Objectif de l'exercice:
Répondez à ces questions à partir du texte choisi ci-dessous :
(a) À partir de quelle génération l'âge pivot de 64 ans s'appliquerait-il pour bénéficier d'un taux plein ?
(b) Combien de pages compte le rapport Delevoye examiné par l'Institut de la Protection Sociale ?
(c) Dans la foulée de quel événement le Président de la République critique-t-il ouvertement la mesure fin août 2019 ?

Mais un deuxième grain de sable s’immisce à l’initiative du rapporteur : l’introduction d’un âge pivot de départ à la retraite à 64 ans à partir de la génération née en 1963 pour bénéficier d’un taux plein. Jusqu’à présent, la question de l’âge de départ à la retraite n’était pas au cœur du sujet. Elle le devient avec l’adjonction opérée par Jean-Paul Delevoye. Elle ouvre aussi le bal des polémiques durant tout l’été où chaque expert et éditorialiste glose et fait tourner sa calculette. Avec en toile de fond, une redoutable thématique dont tous les médias s’emparent : qui sera gagnant ? qui sera perdant ? Et le Président de la République lui-même ne va pas contribuer à clarifier le débat naissant. Fin août 2019 dans la foulée du G7 à Biarritz, ce dernier critique ouvertement la mesure. Il se déclare plutôt en faveur d’une durée de cotisation minimale qui est globalement plus favorable à ceux qui ont commencé tôt à travailler et qui est un totem défendu par la CFDT.

Photo AFP

C’est parti pour la pagaille

Censé poser des bases et des jalons pour une concertation ultérieure avec les syndicats, le rapport Delevoye se transforme vite en hachis parmentier. En septembre, l’Institut de la Protection Sociale (IPS), groupe de réflexion rassemblant des experts financiers, juridiques et fiscaux, publie son interprétation du rapport Delevoye dont ils ont passé les 130 pages à la moulinette. Leur conclusion générale est cinglante : c’est flou, voire inquiétant. Et de souligner aussitôt que le rendement des cotisations ne sera pas au rendez-vous des chiffres annoncés dans le rapport. De même, l’IPS pointe des risques d’augmentation des cotisations pour certaines catégories de salariés. Au final, le projet de réforme apparaît sous un jour nouveau qui n’est plus uniquement de réinstaurer de l’équité en abolissant les régimes spéciaux de la fonction publique.

En termes de perception, il devient même un projet mortifère pour de nombreuses catégories sociales. Or, dans un contexte déjà très tendu de revendications multiples (personnel de santé, police, pompiers, agriculteurs, enseignants, etc), ce qui était supposé tracer une feuille de route en mode co-construction devient un sac de nœuds miné où tous les corporatismes se montrent préoccupés. Comme l’écrit fort justement le journaliste économique Philippe Mabille (6), « mal maîtrisés, les effets induits par la réforme Macron ont réveillé 42 tigres dans chacun des 42 régimes et inquiété tous les futurs retraités du nouveau régime universel en mettant la valeur du point, donc leur future retraite, entre les mains d’une logique purement comptable ».

Données fournies:
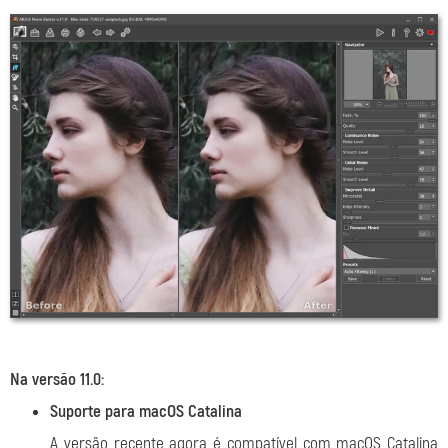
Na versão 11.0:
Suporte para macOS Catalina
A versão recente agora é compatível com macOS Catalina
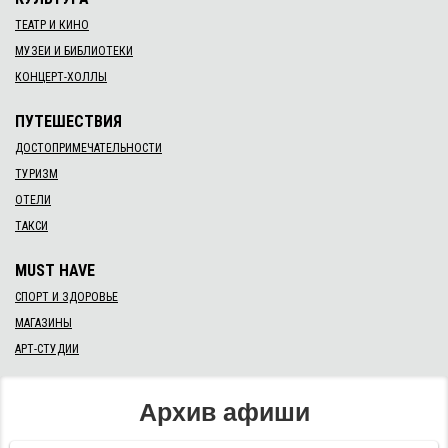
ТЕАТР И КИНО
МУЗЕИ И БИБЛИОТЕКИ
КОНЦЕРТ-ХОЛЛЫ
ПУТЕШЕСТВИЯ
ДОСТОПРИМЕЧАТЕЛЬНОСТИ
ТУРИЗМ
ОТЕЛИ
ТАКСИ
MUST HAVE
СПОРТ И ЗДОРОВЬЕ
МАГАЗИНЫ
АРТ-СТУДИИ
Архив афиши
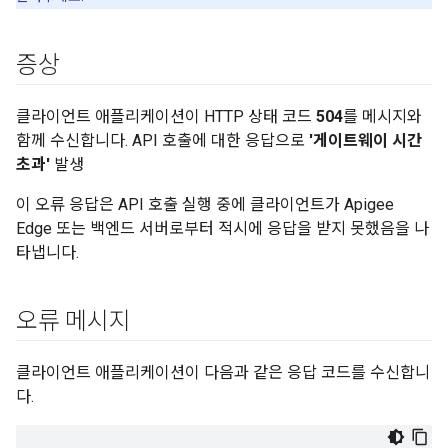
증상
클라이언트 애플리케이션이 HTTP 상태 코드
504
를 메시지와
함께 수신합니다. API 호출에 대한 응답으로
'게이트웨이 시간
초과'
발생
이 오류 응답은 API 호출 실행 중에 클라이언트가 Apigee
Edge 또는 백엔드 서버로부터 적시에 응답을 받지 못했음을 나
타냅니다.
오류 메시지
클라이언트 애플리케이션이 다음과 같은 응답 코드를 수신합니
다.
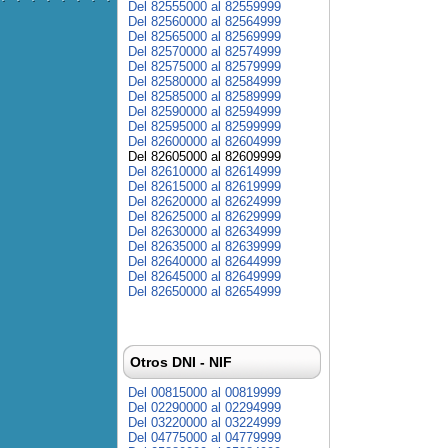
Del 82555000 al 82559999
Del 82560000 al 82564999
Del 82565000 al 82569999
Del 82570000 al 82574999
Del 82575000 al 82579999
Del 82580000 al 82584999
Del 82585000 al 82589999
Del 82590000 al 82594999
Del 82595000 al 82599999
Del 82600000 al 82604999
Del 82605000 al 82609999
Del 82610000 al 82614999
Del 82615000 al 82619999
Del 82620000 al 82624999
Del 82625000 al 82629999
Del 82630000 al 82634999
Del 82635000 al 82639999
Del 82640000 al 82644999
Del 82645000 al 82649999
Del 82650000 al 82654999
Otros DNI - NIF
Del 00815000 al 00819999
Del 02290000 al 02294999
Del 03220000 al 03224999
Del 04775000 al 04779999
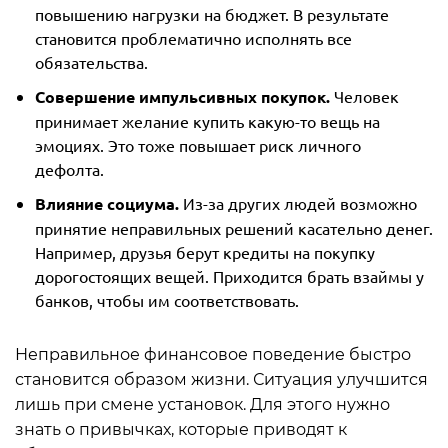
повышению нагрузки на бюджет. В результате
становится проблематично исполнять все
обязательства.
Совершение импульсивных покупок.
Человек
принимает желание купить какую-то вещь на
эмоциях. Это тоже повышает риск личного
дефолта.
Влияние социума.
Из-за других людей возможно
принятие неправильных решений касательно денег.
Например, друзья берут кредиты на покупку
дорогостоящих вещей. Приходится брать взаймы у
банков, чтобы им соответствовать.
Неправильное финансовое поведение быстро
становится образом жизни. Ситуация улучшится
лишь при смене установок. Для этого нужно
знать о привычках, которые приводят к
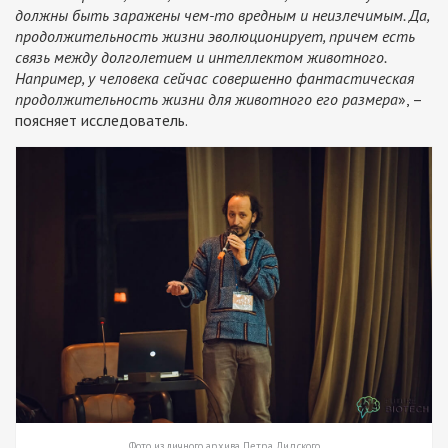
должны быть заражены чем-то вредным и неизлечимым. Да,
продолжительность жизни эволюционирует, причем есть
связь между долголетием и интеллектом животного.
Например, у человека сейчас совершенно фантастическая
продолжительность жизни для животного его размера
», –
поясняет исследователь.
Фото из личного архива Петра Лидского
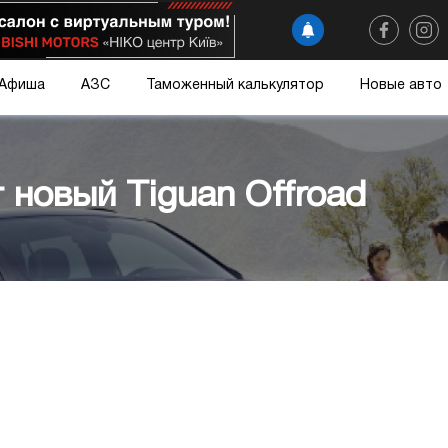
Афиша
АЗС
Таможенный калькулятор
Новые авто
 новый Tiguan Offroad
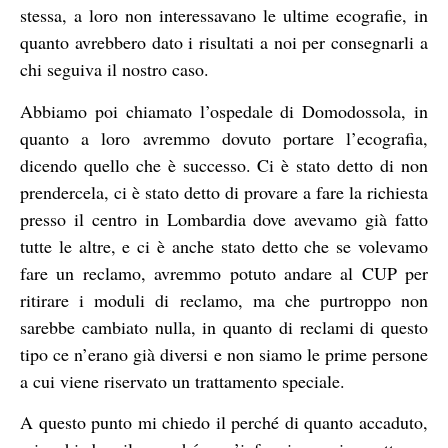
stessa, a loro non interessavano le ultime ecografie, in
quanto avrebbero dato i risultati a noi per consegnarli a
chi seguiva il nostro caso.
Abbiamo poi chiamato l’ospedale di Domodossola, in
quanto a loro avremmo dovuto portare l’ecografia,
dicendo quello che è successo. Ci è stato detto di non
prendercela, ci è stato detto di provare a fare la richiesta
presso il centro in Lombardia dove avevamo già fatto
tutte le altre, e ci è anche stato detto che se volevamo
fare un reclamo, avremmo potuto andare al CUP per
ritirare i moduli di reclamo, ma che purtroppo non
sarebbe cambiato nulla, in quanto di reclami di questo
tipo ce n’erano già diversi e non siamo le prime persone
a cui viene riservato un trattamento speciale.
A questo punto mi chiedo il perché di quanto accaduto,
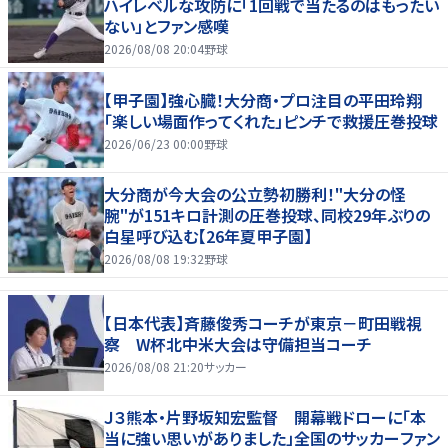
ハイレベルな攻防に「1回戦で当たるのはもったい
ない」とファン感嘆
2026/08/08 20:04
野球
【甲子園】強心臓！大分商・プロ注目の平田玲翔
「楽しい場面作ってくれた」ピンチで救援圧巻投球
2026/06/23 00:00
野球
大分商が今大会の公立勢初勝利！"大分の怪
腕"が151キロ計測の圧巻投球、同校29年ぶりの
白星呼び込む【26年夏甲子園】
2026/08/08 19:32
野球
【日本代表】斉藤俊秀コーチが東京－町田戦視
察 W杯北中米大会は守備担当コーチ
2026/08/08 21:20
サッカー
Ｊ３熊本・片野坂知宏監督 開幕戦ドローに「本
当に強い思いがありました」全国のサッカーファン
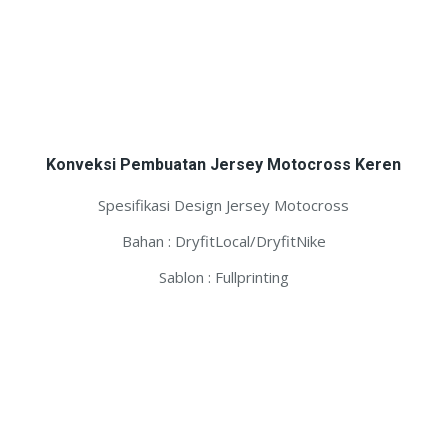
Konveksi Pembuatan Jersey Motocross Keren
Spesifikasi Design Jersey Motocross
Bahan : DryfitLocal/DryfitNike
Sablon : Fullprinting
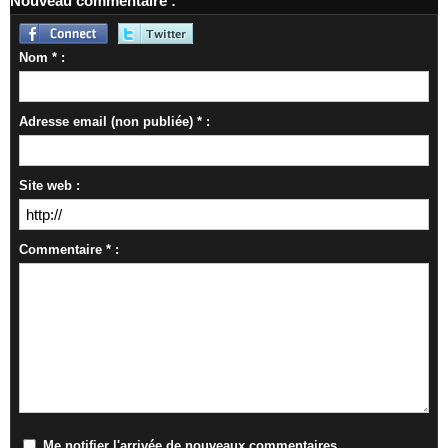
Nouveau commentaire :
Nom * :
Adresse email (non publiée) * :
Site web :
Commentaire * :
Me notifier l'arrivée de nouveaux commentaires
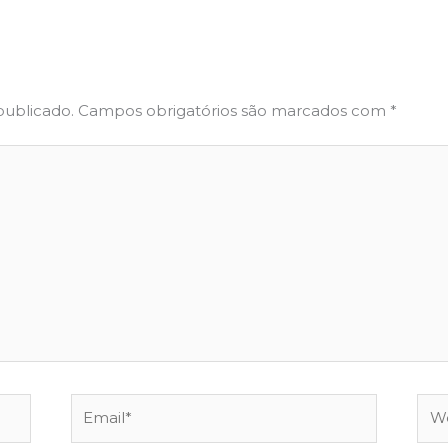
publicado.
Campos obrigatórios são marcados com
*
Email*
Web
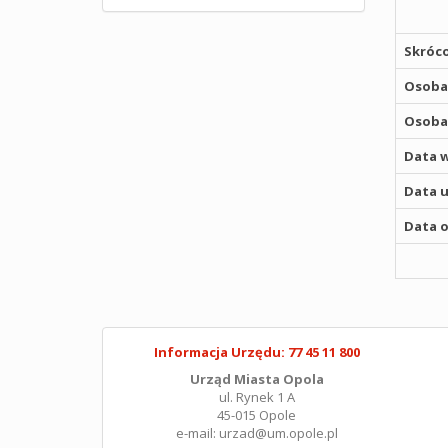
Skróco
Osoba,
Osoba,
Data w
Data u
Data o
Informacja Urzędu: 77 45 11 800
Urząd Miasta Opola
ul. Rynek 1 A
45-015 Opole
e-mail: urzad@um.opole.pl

Réponse attendue:
(a) La génération née en 1963.
(b) 130 pages.
(c) Le G7 à Biarritz.